Ruslan Zanevskyi

Personal information
- Full name: Ruslan Volodymyrovych Zanevskyi
- Date of birth: 27 November 1987 (age 38)
- Place of birth: Odesa, Ukrainian SSR
- Height: 1.74 m (5 ft 8+1⁄2 in)
- Position: Midfielder

Youth career
- 2000–2001: Junga Chorne More Odesa
- 2001–2004: FC Shakhtar Donetsk

Senior career*
- Years: Team / Apps / (Gls)
- 2004–2005: Shakhtar Donetsk / 0 / (0)
- 2005: Shakhtar-3 Donetsk / 5 / (1)
- 2005: Shakhtar-2 Donetsk / 3 / (0)
- 2006: Nuorese Calcio / ? / (?)
- 2006: Ditton Daugavpils / 1 / (0)
- 2007: R. Charleroi S.C. / 1 / (0)
- 2007–2008: FF Jaro / 1 / (0)
- 2008: Jakobstads BK / 17 / (2)
- 2011: FC Poltava / 0 / (0)

International career
- 2002–2004: Ukraine-17 / 5 / (0)
- 2004–2005: Ukraine-19 / 19 / (0)

= Ruslan Zanevskyi =

Ukrainian footballer

Ruslan Volodymyrovych Zanevskyi (Руслан Володимирович Заневський; born 27 November 1987 in Odesa, Ukrainian SSR) is a professional Ukrainian football offensive midfielder.

==Career==
Tkachuk is the product of Junga Chorne More Odesa and FC Shakhtar Donetsk Youth Sportive School.
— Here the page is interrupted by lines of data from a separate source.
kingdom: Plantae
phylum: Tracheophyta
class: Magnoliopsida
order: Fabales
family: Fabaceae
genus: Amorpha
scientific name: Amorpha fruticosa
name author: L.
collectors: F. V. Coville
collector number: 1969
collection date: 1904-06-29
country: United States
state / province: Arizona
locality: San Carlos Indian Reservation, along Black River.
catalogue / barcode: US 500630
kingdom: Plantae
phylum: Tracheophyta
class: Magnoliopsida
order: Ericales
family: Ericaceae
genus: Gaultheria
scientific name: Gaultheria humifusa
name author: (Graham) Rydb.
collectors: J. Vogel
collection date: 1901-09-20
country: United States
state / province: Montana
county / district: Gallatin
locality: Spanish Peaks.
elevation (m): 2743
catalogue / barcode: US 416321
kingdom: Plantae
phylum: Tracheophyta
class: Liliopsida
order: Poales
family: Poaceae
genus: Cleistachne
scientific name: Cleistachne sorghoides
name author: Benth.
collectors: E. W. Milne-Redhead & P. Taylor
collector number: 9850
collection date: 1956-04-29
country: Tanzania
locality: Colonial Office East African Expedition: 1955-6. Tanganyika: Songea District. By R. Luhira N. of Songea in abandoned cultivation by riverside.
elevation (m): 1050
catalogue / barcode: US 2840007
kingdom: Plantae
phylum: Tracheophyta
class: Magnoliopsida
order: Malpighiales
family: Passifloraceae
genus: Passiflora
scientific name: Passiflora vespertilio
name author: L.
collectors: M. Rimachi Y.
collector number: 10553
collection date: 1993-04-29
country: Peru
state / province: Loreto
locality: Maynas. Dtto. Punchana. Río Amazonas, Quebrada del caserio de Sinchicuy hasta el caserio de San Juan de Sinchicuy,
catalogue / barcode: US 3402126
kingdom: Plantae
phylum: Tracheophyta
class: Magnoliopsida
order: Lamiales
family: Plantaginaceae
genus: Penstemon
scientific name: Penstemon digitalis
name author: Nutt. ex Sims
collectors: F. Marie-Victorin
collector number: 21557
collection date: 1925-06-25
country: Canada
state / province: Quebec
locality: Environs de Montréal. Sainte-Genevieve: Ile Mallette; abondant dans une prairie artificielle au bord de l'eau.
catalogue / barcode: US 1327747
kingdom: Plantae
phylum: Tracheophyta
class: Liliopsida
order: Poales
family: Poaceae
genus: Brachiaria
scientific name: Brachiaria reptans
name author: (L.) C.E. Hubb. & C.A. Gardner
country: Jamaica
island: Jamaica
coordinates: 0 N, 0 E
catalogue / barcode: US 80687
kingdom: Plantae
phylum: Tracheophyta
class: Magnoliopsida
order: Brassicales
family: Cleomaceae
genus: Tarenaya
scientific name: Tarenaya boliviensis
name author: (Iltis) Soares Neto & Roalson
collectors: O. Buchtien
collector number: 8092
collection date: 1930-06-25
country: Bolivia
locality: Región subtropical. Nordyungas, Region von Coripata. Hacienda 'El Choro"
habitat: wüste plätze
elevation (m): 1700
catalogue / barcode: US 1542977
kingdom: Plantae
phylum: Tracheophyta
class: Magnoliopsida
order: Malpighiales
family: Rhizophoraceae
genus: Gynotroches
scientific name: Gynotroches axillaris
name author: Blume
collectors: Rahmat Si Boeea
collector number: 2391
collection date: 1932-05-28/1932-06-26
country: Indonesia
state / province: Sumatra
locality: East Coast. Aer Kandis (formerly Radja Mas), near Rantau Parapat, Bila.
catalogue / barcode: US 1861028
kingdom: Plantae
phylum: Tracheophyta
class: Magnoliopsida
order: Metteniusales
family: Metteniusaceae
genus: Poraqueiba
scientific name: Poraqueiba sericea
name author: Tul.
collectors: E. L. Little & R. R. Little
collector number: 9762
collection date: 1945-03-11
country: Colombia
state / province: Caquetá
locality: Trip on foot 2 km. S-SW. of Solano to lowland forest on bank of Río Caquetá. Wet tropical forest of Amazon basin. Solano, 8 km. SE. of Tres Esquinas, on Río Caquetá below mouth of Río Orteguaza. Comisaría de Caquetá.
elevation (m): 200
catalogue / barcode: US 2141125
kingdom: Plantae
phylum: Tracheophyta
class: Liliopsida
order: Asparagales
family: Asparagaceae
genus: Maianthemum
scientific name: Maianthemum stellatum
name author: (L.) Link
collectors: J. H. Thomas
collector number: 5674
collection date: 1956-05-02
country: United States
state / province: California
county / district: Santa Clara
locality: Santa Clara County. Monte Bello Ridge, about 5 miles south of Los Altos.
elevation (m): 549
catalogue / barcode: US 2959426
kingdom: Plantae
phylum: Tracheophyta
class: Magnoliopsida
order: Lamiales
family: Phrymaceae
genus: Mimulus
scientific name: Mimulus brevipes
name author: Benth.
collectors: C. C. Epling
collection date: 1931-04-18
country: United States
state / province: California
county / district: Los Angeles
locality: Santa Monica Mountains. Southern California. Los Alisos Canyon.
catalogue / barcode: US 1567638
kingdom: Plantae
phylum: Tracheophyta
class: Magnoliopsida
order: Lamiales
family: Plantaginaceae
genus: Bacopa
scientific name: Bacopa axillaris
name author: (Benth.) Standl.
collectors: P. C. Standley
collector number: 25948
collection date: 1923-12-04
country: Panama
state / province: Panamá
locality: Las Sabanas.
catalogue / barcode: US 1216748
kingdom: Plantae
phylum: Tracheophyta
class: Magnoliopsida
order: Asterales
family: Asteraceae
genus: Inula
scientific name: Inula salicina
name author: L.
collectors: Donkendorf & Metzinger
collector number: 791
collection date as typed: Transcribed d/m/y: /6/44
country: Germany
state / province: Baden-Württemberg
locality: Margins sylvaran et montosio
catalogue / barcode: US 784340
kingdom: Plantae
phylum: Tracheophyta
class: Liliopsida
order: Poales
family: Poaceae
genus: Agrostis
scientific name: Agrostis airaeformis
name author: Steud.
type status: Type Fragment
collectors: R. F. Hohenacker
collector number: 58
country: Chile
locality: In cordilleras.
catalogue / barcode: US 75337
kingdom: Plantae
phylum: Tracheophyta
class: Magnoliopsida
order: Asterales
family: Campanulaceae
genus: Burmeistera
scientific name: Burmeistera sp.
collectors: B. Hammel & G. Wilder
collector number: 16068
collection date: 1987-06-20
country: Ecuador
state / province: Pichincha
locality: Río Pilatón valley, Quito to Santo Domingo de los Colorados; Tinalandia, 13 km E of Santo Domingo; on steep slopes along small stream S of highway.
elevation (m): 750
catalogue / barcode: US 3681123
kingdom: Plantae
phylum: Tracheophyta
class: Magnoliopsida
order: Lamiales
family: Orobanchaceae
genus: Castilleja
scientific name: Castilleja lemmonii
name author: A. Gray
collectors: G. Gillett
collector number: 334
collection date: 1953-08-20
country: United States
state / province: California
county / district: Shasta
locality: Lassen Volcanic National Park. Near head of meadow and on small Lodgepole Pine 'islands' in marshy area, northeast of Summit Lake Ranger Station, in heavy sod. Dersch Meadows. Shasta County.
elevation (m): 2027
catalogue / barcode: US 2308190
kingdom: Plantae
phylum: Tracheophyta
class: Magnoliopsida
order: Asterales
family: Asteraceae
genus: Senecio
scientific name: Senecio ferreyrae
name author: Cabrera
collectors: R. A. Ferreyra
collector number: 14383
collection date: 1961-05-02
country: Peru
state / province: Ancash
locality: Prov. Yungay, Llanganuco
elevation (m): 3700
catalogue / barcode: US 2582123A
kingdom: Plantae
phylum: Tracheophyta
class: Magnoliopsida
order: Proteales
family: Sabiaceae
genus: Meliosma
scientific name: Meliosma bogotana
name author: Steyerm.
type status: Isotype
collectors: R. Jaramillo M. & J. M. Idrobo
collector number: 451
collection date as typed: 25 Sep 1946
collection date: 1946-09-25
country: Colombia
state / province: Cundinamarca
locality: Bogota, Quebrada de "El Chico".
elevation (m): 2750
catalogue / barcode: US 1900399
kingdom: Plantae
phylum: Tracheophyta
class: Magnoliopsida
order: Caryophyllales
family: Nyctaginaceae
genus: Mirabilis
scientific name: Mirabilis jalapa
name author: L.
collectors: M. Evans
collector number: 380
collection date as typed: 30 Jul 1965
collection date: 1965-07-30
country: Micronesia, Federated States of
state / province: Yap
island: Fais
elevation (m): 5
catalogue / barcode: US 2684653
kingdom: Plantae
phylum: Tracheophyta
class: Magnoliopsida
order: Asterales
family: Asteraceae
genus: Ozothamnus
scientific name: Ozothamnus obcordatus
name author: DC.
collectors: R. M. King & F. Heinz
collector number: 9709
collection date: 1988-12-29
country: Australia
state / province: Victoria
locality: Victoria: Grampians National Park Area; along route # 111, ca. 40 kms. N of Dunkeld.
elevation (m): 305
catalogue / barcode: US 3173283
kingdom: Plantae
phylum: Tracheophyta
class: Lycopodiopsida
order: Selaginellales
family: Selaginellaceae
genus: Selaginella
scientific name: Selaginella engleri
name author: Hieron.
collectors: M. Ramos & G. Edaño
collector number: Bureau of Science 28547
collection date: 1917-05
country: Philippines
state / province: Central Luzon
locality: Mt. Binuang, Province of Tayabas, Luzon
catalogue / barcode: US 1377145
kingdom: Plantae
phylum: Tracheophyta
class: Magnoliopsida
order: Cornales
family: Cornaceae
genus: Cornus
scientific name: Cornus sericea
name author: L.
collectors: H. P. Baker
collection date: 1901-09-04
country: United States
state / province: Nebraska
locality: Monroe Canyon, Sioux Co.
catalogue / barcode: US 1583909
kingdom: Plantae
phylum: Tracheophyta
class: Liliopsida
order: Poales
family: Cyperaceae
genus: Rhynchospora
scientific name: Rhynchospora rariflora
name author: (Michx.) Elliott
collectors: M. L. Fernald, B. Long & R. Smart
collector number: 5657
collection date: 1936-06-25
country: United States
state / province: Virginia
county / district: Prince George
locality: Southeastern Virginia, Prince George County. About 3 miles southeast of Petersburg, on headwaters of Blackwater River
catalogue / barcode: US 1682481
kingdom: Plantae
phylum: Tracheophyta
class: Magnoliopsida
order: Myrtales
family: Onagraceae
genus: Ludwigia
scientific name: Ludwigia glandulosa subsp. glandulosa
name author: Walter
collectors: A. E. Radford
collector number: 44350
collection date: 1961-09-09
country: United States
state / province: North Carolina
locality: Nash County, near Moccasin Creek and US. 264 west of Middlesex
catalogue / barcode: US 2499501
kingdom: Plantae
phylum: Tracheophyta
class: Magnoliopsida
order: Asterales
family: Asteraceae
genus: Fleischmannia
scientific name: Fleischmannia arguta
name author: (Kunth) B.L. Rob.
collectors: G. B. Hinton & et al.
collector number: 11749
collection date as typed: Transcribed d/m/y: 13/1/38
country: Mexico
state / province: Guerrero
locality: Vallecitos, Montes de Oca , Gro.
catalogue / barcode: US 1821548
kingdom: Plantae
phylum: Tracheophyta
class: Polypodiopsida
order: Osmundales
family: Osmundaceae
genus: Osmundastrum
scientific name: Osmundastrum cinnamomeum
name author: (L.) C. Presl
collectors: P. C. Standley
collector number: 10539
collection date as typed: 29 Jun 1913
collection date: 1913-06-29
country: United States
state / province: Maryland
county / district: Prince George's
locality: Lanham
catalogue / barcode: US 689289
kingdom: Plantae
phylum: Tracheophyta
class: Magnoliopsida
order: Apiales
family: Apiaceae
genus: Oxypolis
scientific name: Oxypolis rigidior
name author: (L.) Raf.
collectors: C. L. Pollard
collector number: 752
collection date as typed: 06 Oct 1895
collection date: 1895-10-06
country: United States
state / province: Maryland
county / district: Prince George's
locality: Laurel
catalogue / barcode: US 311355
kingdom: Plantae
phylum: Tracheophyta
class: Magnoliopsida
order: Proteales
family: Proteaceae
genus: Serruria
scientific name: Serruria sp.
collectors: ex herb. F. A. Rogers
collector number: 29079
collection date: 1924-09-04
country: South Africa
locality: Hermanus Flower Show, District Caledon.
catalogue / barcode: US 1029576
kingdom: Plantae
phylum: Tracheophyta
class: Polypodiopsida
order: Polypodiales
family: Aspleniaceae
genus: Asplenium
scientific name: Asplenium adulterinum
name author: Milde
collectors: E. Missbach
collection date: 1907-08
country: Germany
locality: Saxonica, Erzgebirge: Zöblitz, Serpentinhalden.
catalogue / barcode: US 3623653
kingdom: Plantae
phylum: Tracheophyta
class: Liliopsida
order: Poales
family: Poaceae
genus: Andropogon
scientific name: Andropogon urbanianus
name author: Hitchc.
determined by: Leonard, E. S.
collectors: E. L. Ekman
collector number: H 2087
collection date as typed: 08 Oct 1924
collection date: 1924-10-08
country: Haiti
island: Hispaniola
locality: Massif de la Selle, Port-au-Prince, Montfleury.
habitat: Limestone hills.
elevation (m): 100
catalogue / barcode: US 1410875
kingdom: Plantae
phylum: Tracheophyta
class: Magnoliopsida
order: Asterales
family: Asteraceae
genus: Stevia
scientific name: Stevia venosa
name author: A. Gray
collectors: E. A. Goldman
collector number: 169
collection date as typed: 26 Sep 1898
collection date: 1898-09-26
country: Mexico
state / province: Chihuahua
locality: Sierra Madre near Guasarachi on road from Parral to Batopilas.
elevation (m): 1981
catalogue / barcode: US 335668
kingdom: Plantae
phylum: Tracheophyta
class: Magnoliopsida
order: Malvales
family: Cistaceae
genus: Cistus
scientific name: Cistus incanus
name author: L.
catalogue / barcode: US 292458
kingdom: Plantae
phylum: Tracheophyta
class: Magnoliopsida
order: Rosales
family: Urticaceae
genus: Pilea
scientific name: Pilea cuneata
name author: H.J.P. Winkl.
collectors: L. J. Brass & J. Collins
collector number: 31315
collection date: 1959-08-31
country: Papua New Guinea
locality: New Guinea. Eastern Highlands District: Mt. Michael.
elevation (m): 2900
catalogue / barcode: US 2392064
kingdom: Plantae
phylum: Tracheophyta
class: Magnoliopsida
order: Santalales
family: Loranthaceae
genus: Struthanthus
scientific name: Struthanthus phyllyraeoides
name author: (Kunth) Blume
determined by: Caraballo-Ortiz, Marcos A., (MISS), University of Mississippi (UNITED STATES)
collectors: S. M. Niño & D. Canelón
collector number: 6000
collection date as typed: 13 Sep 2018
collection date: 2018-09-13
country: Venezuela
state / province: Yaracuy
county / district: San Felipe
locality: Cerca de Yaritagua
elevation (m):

Zanevsky began his career in 2004 for the Shakhtar Donetsk. In the end of 2005, by mutual consent he canceled the contract with Donetsk club and then training together with the reserve team players AC Milan, then in 2006 he was sent into Serie D farm club Nuorese Calcio. Then he played in clubs Ditton Daugavpils, R. Charleroi S.C., FF Jaro, Jakobstads BK and FC Poltava.

==International career==
He played for the Ukraine national under-17 football team and Ukraine national under-19 football team.